Sentenza Cassazione n. 17555/2026 riguardante il falso ideologico in atto pubblico relativo alla falsificazione delle schede di identificazione canina e alla documentazione attestante l’apposizione del microchip, si articola come segue:
1. **Contesto e fattispecie di fatto**
La vicenda concerne un procedimento penale in cui si contestava la falsificazione di documenti pubblici, nello specifico le schede di identificazione canina e la documentazione attestante l’apposizione del microchip, strumenti fondamentali per la tracciabilità e il controllo sanitario e amministrativo degli animali domestici. La falsificazione avrebbe coinvolto sia l’attività di veterinari liberi professionisti autorizzati, sia soggetti che avrebbero alterato o attestato falsamente dati relativi all’identificazione dei cani.
2. **Normativa di riferimento**
L’articolo di riferimento è l’art. 476 c.p. (falso ideologico in atto pubblico), che punisce chiunque, in un atto pubblico, attestando falsamente un fatto che di per sé è vero o falso, o attestando il falso, al fine di trarne un vantaggio patrimoniale o di altra natura.
Inoltre, si richiamano le disposizioni specifiche del Decreto Legislativo 19 agosto 2005, n. 126, recante norme sulla tutela degli animali d’affezione, che disciplina l’obbligo di microchippatura e di registrazione dei cani presso le autorità competenti.
3. **Elemento soggettivo e oggettivo**
L’elemento oggettivo del reato si configura con l’atto di attestare falsamente, in un atto pubblico, fatti riguardanti l’identificazione dei cani, quali la falsificazione delle schede di identificazione o della documentazione attestante l’apposizione del microchip.
L’elemento soggettivo richiede la volontà di attestare un fatto falsamente, consapevoli della falsità o comunque della non conformità alla realtà, con coscienza e volontà di trarre un vantaggio.
4. **Tematiche specifiche della sentenza**
La Cassazione si sofferma sulla qualificazione del fatto come falso ideologico in atto pubblico, evidenziando che:
- La falsificazione può riguardare sia il contenuto della documentazione (schede di identificazione, certificazioni attestanti microchippatura) sia la modalità con cui essa viene attestata, anche se le schede sono state compilate o modificate successivamente rispetto ai fatti reali.
- La distinzione tra falso materiale e falso ideologico: nel caso di specie, la falsificazione riguarda l’attestazione di fatti che si sanno essere falsi, con il fine di ottenere un vantaggio amministrativo o patrimoniale, configurando così il falso ideologico.
- La qualificazione come atto pubblico deriva dal fatto che le schede e la documentazione sono prodotte, ai fini dell’identificazione ufficiale, da soggetti che esercitano funzioni pubbliche o comunque attività riconducibili a funzioni pubbliche, come i veterinari autorizzati.

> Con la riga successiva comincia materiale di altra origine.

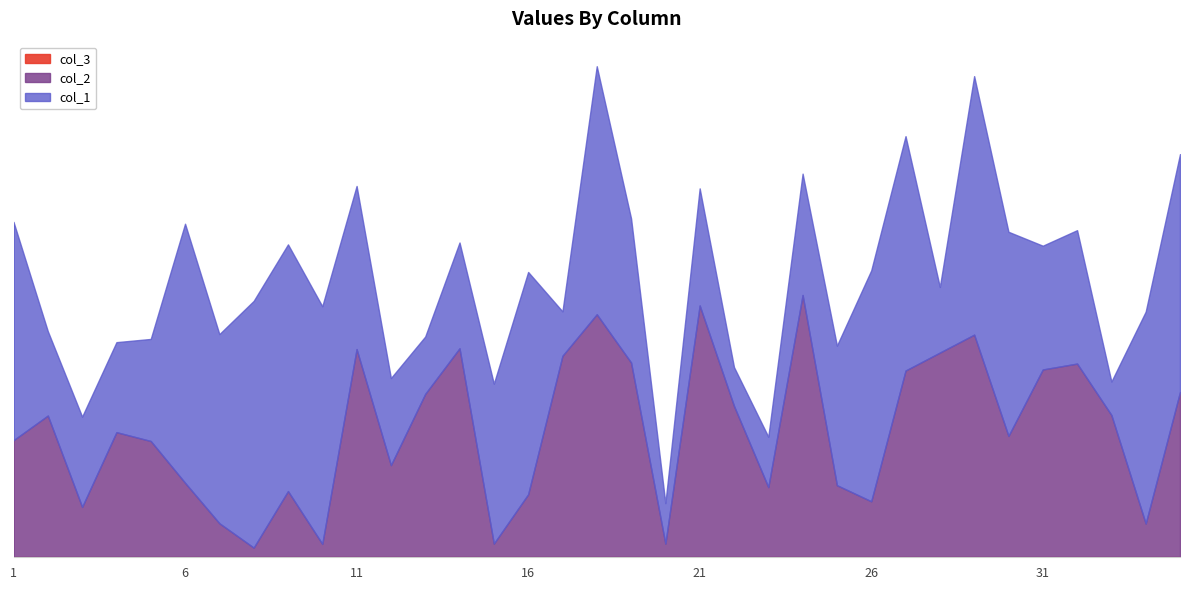

True or false: col_3 and col_1 cross at least once.

False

5. **Responsabilità dei veterinari e delle altre figure coinvolte**
La sentenza sottolinea che i veterinari liberi professionisti, nell’ambito delle loro funzioni di certificazione e di rilascio di documenti ufficiali, rivestono la qualità di pubblico ufficiale o di incaricato di un pubblico servizio, e quindi sono responsabili penalmente per il falso ideologico commesso nell’esercizio di tali funzioni.
6. **Implicazioni e conseguenze giuridiche**
La pronuncia conferma la configurabilità del reato di falso ideologico anche in contesti di attività professionale, come quella veterinaria, quando vengano attestati fatti falsi in atti pubblici relativi alla identificazione di animali.

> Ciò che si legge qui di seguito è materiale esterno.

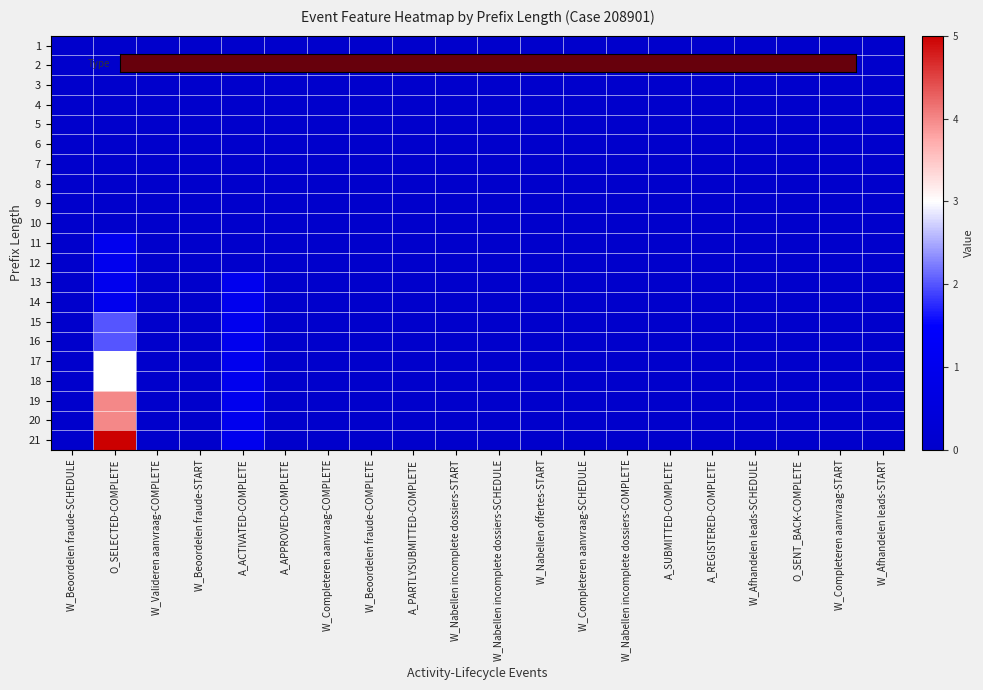

Which category has the lowest value across all series?

W_Beoordelen fraude-SCHEDULE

Inoltre, la sentenza ribadisce che la falsificazione di documenti attestanti l’apposizione del microchip e la compilazione delle schede di identificazione può integrare il reato di falso ideologico, con conseguente responsabilità penale dei soggetti coinvolti.
7. **Conclusioni**
La Cassazione, con la sentenza n. 17555/2026, chiarisce che:
- La falsificazione di documenti pubblici attestanti l’identificazione degli animali, compresa la compilazione delle schede di microchippatura, costituisce un grave reato di falso ideologico, che compromette la legalità e la tracciabilità degli animali da compagnia.

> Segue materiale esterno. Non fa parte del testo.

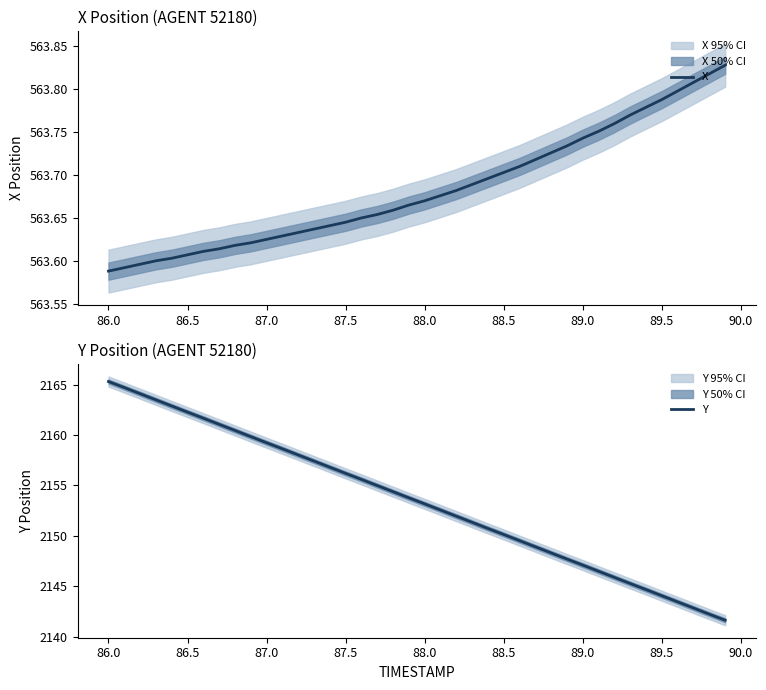

What is the lowest value of the Y series?

2141.6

- La responsabilità penale ricade non solo sui soggetti che materialmente alterano i documenti, ma anche su coloro che attestano falsamente fatti in atti pubblici, come i veterinari autorizzati, quando agiscono con dolo o colpa grave.
- La tutela della legalità e della corretta identificazione degli animali richiede un’accurata vigilanza e sanzioni efficaci contro le falsificazioni, al fine di garantire il rispetto delle normative sanitarie e di tutela degli animali.